[Stored items]

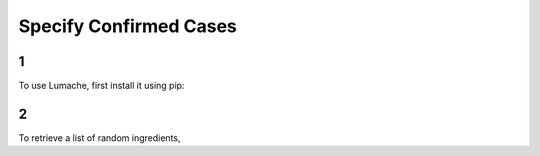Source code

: Specify Confirmed Cases
=====

1
------------

To use Lumache, first install it using pip:

2
----------------

To retrieve a list of random ingredients,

### Exercise description
Please give the entries above again exactly as written, leaving out any pictures.

### Reply to the exercise
Source code

: Specify Confirmed Cases
=====

1
------------

To use Lumache, first install it using pip:

2
----------------

To retrieve a list of random ingredients,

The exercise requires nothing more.